While I’ve often run in Mahlon Dickerson, before Sunday, I had never noticed the distinctive Highlands Trail blaze beside the gated fire road on the north side of Weldon Road. How many times have I driven past that trail head without noticing it? Never having run that section, I turned in, got the water bottles and set out.
The Highlands Trail is a recent undertaking of the New York-New Jersey Trail Conference. Meandering from Cornwall, NY to the NJ’s Musconetcong River, it passes through lesser-known parts of NJ. Cobbled together from new and existing trails and some road sections, it moves in anything but a straight line.
From the paltry information online, I infer that the Highlands Trail is still a work in progress. Despite what the official web site says about a specific direction, the Highland has multiple spur trails – at least in this neck of the woods. Although the trail leaves Mahlon Dickerson and crosses Route 15, heading towards Sparta, there’s also a loop in the woods sandwiched between Route 15 and Weldon Road.
From the trail head, I ran ten minutes on a jeep road before turning south on the Highland Trail. The trail ranged from well marked and easy to follow, to speculative, instinctive route finding, to typical New Jersey rock garden. In some places, they’d been stingy with trail markers and I was just looking to see where fallen leaves had been disturbed.

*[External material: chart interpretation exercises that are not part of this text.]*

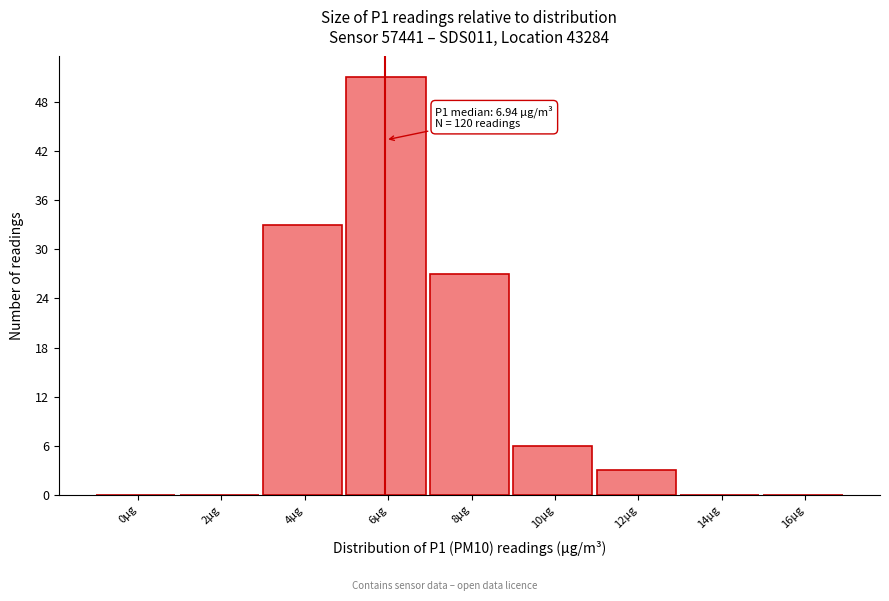

Reading left to right, transcribe all the data shown in this chart.

0µg=0	2µg=0	4µg=33	6µg=51	8µg=27	10µg=6	12µg=3	14µg=0	16µg=0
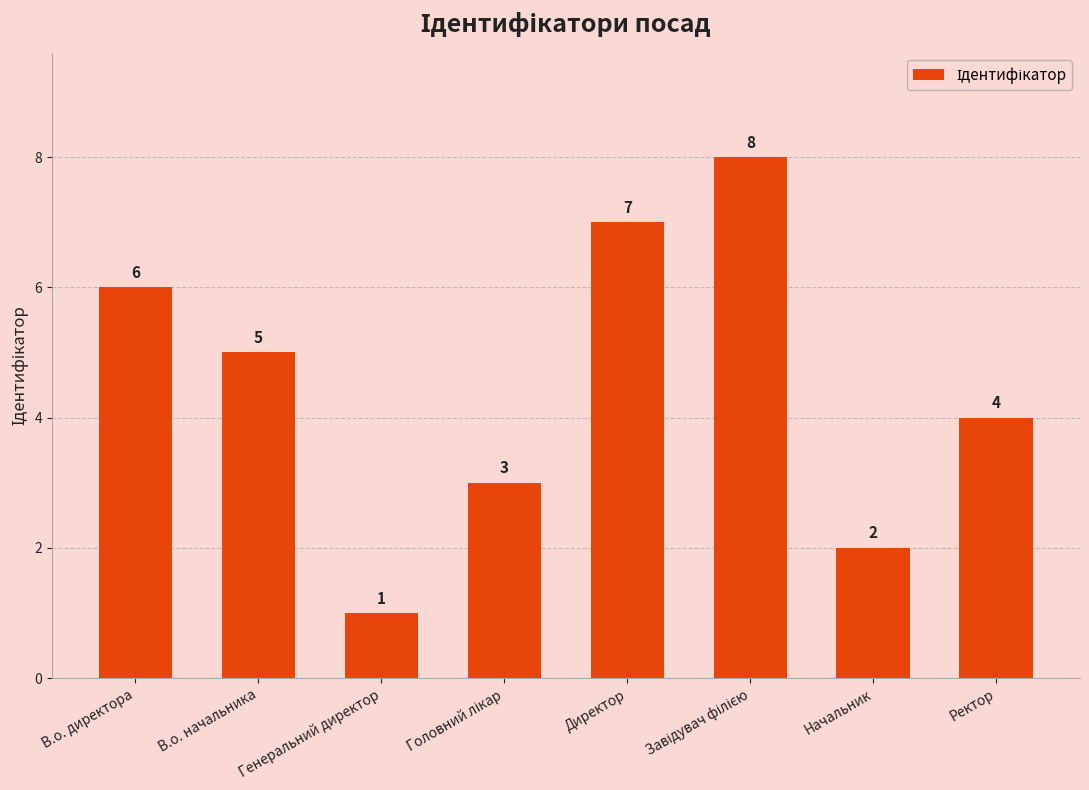

At which category does the chart reach its minimum across all series?

Генеральний директор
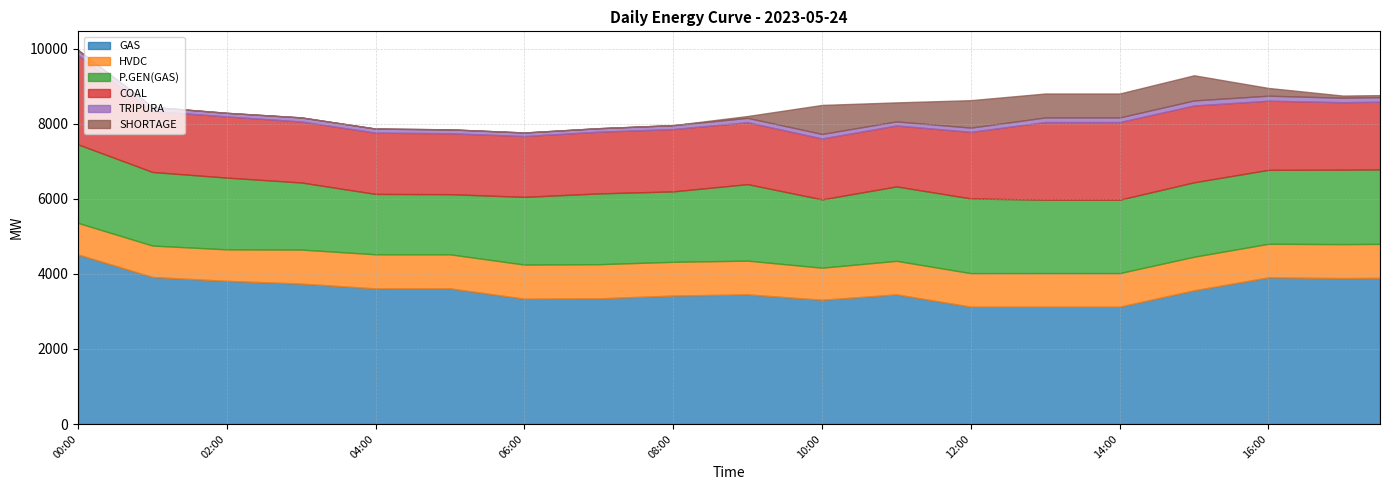

Rank the series by their maximum value, from highest to lowest.

GAS, COAL, P.GEN(GAS), HVDC, SHORTAGE, TRIPURA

Near the power lines that bisect Mahlon Dickerson, the trail crosses land that is marked as private – I believe it’s actually owned by Jefferson Township. The Highland intersects with a network of trails to check out to the east of the Highlands Trail, which spits you out at Camp Jefferson on to Weldon Rd.
OK, I’ve come this far – to Camp Jefferson – let’s see where it goes. Out of camp and running back the way I came, west down Weldon Road. Again the question: how did I miss these garish teal trail markers on telephone poles and road signs? I crossed Route 15 and went another half mile before turning back. I didn’t want to spend an hour of my limited time road running.

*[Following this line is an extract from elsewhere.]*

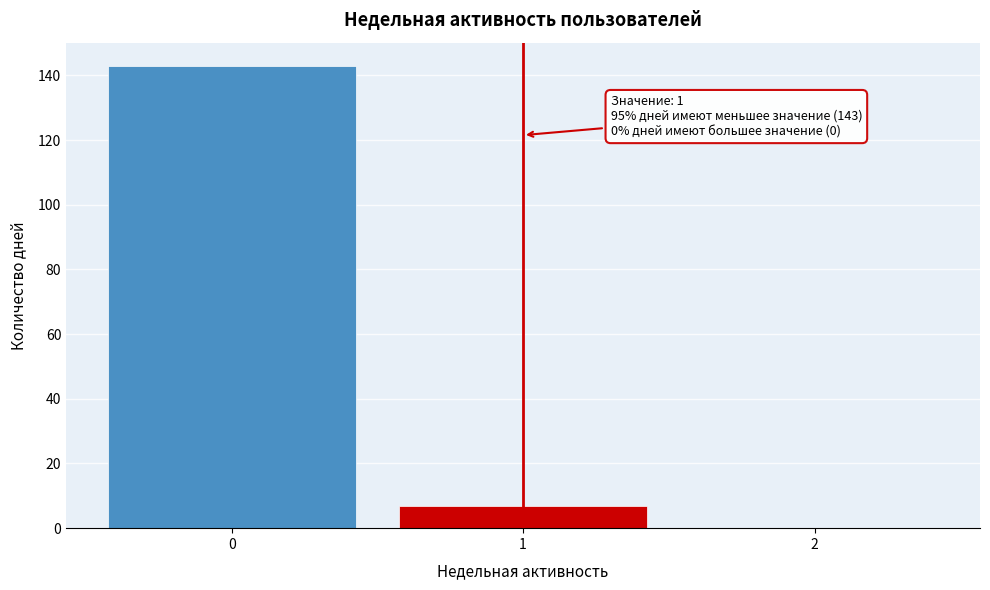

Reading left to right, what are all the values shown in this chart?

0=143	1=7	2=0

Back where I started, I crossed the woods road and headed north. In a minute, I came to the power lines that parallel Route 15. It took a few minutes of fumbling around to find where the trail crosses the power line right of way. Without a map, I was banking on my sense of direction. This should take me back to my car, eh?
I certainly hoped so. Today I did all the classic things that get you in trouble in the woods: I set out late, with no map, compass or light and only a basic idea of where I was going. I had two water bottles and a gel. The range of land was fairly small, sandwiched between Route 15 and Weldon Road. Not as small as Hedden Park, but certainly big enough to get disoriented and lost.
I picked my way downhill through a jumble of bowling ball-sized rocks, coming within 25 yards of Route 15. Jumped across a stream and crossed the power lines again. The trail was a jeep road. I began to wonder if I was heading back as I suspected, or if I was off on some other spur. After a mile or so, I descended a gradual hill and saw my car.
Crossing Weldon Road, I continued up an old rail bed towards Saffin Pond. There’s a detour there as the pond has been drained and the dam is being rebuilt. A couple of summers ago, I’d run a section of the Highlands Trail that continues from the northern edge of Mahlon into other state land. While I had every intention of heading up there, a huge bonk changed my plans. At the Saffin Pond parking lot, I turned around and staggered back to my car.
Bonk or no bonk, it was a great day. Even without snow.